We went through the new features of OneView 1.1. You can now get a version for Hyper-V, not just vSphere, there is vCOPS as well as Log Insight integration which is what HP now ships with Converged Systems for Virtualisation. This means you can now see hardware config correlation bubbled up to vCOPS and Log insight so you can see that a disk drive failure in your 3PAR may correlate to a performance change or a network uplink failure correspond to a drop in network throughput, very useful.
OneView is getting a lot of focus at HP, converged infrastructure is a bunch of components plugged together but its converged management that elevates the offering into something far smarter and scalable. You will have the same infrastructure management component whether you are managing a Converged System for VMware, Hyper-V, OpenStack or SAP HANA. I’m looking forward to having a look at some of the scripting options with PowerShell. Your ESXi install script (if you’re not using Image Builder obviously) just got a little smarter when you can point your script at OneView, provision 3PAR storage, create Ethernet Networks and Server Profiles all in one place.
HP CEO Meg Whitman says HP has turned the corner, we’ll have to see whether she can actually steer the nearly 300,000 people into a profitable direction.
HP is obviously still working very hard on innovating at the hardware layer. Servers are getting smarter, Moonshot is being continually developed although I feel for now its very niche and HP is trying to find solutions for it that could run elsewhere as easily. “The Machine” is a hardware preview of a completely new way of designing compute, perhaps it will bear fruit one day but its still a long way off and redirecting the world to a new hardware standard isn’t going to be easy. Its Apollo HPC has extreme performance and although impressive, isn’t going to sell in huge numbers but I would think they are not cheap to buy so do add to the revenue stream. I just wonder how HP is going manage to still invest significant amounts of money in hardware R&D when hardware revenue continues to decline. IBM is giving up on the hardware business for this reason, can HP afford to continue?
Other than hardware, what are its future big bets with innovation, with HPs size and vast software portfolio, does it have the smarts and execution to write something groundbreaking?

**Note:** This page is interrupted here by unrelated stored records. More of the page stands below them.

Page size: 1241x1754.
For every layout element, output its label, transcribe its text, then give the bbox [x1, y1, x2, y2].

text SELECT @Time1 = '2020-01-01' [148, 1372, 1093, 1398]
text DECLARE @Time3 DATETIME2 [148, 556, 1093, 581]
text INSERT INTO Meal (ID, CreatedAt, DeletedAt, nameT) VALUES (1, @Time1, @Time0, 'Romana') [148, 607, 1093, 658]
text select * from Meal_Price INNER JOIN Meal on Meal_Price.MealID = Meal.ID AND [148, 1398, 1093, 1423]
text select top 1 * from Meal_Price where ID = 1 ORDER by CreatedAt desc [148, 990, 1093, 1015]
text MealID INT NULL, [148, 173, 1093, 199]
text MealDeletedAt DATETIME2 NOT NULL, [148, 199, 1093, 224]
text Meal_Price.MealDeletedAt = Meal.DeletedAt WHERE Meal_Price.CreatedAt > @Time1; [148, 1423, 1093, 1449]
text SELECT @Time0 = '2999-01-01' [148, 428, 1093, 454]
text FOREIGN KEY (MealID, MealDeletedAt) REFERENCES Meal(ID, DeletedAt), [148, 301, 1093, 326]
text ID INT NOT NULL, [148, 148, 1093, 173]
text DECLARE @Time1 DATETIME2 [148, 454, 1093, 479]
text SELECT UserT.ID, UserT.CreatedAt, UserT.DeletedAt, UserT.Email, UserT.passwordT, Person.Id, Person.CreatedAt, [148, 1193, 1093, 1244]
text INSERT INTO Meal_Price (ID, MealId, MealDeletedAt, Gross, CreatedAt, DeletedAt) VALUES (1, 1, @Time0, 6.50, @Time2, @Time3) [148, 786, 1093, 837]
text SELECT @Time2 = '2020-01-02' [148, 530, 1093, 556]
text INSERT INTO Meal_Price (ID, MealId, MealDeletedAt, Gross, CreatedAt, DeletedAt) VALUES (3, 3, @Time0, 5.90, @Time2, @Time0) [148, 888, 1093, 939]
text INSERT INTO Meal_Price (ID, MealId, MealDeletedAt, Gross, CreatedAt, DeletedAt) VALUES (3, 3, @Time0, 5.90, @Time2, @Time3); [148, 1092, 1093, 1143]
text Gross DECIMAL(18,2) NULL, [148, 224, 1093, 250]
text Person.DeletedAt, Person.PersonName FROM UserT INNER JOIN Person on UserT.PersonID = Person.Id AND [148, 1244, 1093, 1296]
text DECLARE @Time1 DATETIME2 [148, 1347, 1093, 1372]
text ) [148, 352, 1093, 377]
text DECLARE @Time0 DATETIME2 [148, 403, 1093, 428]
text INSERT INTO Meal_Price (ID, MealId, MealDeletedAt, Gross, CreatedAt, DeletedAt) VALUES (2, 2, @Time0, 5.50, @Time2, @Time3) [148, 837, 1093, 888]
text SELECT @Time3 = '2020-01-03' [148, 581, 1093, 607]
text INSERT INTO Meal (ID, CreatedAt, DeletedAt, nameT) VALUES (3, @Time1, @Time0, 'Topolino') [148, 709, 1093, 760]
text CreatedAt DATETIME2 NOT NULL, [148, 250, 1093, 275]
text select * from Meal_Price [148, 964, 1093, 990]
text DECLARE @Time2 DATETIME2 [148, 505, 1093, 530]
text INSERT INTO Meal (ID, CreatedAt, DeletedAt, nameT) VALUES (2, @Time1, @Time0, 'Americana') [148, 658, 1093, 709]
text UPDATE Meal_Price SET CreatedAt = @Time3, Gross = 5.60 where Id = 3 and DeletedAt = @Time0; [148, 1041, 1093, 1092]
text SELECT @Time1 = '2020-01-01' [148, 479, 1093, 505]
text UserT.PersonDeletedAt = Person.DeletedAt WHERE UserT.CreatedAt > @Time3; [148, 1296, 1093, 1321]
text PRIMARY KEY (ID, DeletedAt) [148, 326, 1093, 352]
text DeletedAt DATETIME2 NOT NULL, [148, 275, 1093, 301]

Can it develop for example the technology that will power, manage, analyse and integrate the IoT? HP has a great history and many clever people, hopefully all that talent can be used for something great.
Cloud wise, as already mentioned, I’m not convinced of its message. Will HP be a force in the future public cloud world or remain a private cloud hardware provider in a market that will rapidly decline in the future. What is its future PaaS and SaaS strategy where the future money will be? Can it ever hope to compete against Amazon, Microsoft and perhaps Google, the currently obvious public cloud winners?
Well, that is the end of HP Discover, a busy few days and a 15 hour travel to get home. Vegas weather is awesome compared to London! It was great to meet so many great people, have to chance for some interesting discussions with other bloggers who work in completely different areas of HP technology which helped expand my views. I also appreciated having excellent discussions with senior HP staff and hope to be able to share plenty more from them in the future.
HP paid for travel and accommodation to attend HP Discover but didn’t pay a penny for me to write anything good or bad about them.